Zum Teil kommt es darauf an, wie das Sternenkind geboren wird. Bei einer Fehlgeburt kann man sein Baby mittels kleiner Geburt auffangen und es entsprechend der Bundesländerbestimmung beerdigen. Nach einer Ausschabung kommt es häufig zu Sammelbestattungen.
Wichtig: Alle Sternenkindeltern haben ein Bestattungsrecht. Ab einem Geburtsgewicht von 500 Gramm haben Eltern darüber hinaus eine Bestattungspflicht. Wichtig ist, dass sich Betroffene nicht überrumpeln lassen. Sie müssen für gewöhnlich nicht am nächsten Tag im Operationssaal liegen.

__________

» Arbeitsaufträge
A – Ab welchem Geburtsgewicht haben Eltern nach dem Text über Sternenkinder eine Bestattungspflicht?
B – Nenne alle Wörter im Text über Sternenkinder, die den Bestandteil „Bestattung“ enthalten.
C – Schreibe den Text über Sternenkinder im Anschluss an seinen letzten Satz weiter.

__________

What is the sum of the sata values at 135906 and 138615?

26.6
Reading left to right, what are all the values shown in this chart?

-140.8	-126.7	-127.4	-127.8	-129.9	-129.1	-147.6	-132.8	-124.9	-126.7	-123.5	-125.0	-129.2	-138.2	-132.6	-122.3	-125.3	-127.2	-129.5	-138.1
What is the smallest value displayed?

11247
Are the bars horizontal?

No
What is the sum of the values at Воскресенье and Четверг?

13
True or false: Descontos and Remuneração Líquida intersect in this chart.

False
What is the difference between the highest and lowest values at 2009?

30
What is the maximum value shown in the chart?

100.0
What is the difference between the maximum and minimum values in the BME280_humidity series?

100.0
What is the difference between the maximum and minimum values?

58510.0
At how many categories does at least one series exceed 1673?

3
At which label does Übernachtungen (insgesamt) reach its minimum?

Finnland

__________

» Erwartete Lösungen
A – Ab einem Geburtsgewicht von 500 Gramm.

B – Sammelbestattungen, Bestattungsrecht, Bestattungspflicht

C –
Außerdem ist die Zeit nach der Geburt wesentlich. Möglich ist fast alles: Berührungen, Fotos, je nach Größe auch Finger-, Hand- und Fußabdrücke. Greifbare Erinnerungen können Geburtskarten, Traueranzeigen, Namenseintragungen beim Standesamt, Figuren, Kleidungsstücke, Kerzen, Steine, Haarsträhnen und Muttermilch sein. Hier zählt nicht die Masse an „erledigten“ Dingen. Aber Erinnerungen schaffen hilft definitiv auch dabei, sich der Situation bewusst zu werden und Abschied zu nehmen.
Je mehr Zeit man hat und sich auch nimmt, desto eher kann man die Ereignisse setzen lassen, annehmen und damit umgehen lernen.
Trauer sieht überall anders aus und ist individuell. Es können die verschiedensten Emotionen auftreten – von Trauer und Wut zu Liebe und Dankbarkeit – alles darf sein. Wichtig ist zu wissen, dass man nicht allein ist. Hilfe und Unterstützung zu suchen und anzunehmen, mit anderen Betroffenen zu sprechen, eine Trauerbegleitung an der Seite zu haben, eine kreative Arbeit aufzunehmen, eine Trauerfeier zu gestalten – die Möglichkeiten sind immens.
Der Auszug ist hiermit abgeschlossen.